Regardless of the species of tick, preventing tick bites and exposures is the same

The best way to prevent tickborne diseases is to avoid tick bites by:

  • Avoiding areas where ticks are active (wooded or brushy areas with high grass and/or leaf litter).
  • Applying repellents that contain 20% or more DEET, picaridin, or IR3535 on exposed skin, following product application instructions, when entering areas where ticks are active.
    • Using products that contain 0.5% permethrin on clothing and gear (such as boots, pants, socks and tents).
      • When applying repellents keep in mind that ticks do not fly, jump, or drop from trees. They seek hosts by climbing to the top of ground plants and foliage, attaching to people and animals when they brush past. This should guide you on where you should apply repellents on your body.
  • Speaking to your veterinarian about keeping your pet’s tick prevention current.  Your pet can also get tickborne diseases or carry ticks into your home where they can then bite you or a member of your family. Use the following guide to find places where ticks like to hide on your pet’s body: CDC: How to Check Your Pet for Ticks

Some ticks are active all year round.  This means when there is cold weather, you should not stop being vigilant for ticks and should still follow the previous recommendations to prevent exposures and bites.

If you are bitten by a tick, the best thing to do is remove it quickly and carefully. Ticks must be attached for several hours to days to transmit most diseases they might carry.  Removing a tick incorrectly can result in an instant disease exposure or leave mouthparts in the skin causing skin irritation or infection.  This is why it is important to remove ticks correctly, as described below:

Most tickborne diseases can be prevented by removing the tick within the first 24 hours of it attaching.  Properly removing a tick from your skin, a family member, or your pet is easy with a pair of fine-tipped tweezers.  To safely remove an attached tick: 
tick removal jpg 2

  • Grasp it as close to the skin’s surface as possible.
  • Pull upward using steady pressure. 
  • Dispose of the tick by submerging it in alcohol, placing it in a sealed container, or flushing it down the toilet. Do not crush ticks with your bare fingers as doing so may expose you to any diseases it is carrying.
    • NEVER twist or jerk the tick out as this may cause the tick’s mouthparts to detach from the tick’s body and remain in the skin. If this happens, try to remove the mouthparts with clean tweezers. Once the tick is removed, clean and disinfect the bite area.

** What you need to do **
a: Which items of clothing and gear does the tick guidance give as examples for treating with 0.5% permethrin?
b: Write what comes next in the tick guidance, picking up after its final sentence.
The material after this point is unrelated to the tick guidance.

** Data excerpts **
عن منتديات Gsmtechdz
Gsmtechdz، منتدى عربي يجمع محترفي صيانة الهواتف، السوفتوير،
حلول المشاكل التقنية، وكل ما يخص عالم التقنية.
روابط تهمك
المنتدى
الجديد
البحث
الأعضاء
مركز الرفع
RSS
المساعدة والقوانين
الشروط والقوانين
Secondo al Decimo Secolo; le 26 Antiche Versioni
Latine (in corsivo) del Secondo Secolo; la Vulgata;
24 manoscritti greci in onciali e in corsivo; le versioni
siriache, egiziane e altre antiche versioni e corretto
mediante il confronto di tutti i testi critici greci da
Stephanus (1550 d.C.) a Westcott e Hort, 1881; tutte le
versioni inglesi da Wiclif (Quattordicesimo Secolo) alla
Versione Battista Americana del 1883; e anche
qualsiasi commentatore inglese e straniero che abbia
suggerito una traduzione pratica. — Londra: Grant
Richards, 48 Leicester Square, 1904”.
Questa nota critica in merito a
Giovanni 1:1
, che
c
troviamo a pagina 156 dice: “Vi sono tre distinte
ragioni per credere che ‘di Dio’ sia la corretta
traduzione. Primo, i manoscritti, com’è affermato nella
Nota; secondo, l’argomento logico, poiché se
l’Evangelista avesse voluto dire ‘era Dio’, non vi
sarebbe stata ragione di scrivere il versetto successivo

---

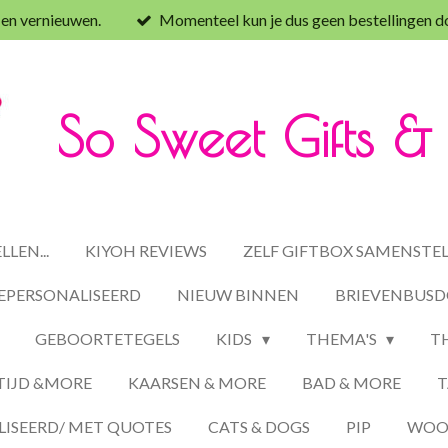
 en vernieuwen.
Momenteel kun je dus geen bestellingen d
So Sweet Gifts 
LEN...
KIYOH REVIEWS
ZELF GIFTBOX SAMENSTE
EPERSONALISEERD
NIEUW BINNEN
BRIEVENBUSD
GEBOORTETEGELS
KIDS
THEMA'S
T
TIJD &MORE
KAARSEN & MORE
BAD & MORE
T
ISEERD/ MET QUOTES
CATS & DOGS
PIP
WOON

** Replies **
a: Boots, pants, socks and tents.

b:
    • DO NOT remove a tick by holding a hot match to it. Doing so may cause it to regurgitate its gut contents, including any disease causing agents it is carrying, into your body resulting in an instant exposure.
    • DO NOT cover a tick in nail polish or petroleum jelly and wait for it to fall off.  Ticks should be removed as soon as they are discovered to reduce the chance of disease transmission.

If you develop a rash or fever within several weeks of removing a tick, see your doctor.  Be sure to tell the doctor about your recent tick bite, when the bite occurred, and where you most likely picked up the tick.

To learn more about ticks, repellents, treating your yard, or submit a picture of a tick you find for identification visit TickEncounter.org 

Tickborne Surveillance in Our Region

The following study includes information on surveillance findings of tick found in National Parks within the National Capitol Region during 2014 and 2015:

Prevalence and Diversity of Tick-Borne Pathogens in Nymphal Ixodes scapularis (Acari: Ixodidae) in Eastern National Parks

Recently a new tick has been identified on the East Coast, the longhorned tick. This tick was first seen in 2017 in New Jersey and can transmit diseases to people. To learn more about the longhorned tick visit the Northeast Regional Center for Excellence in Vector-Borne Diseases (NEVBD) webpage.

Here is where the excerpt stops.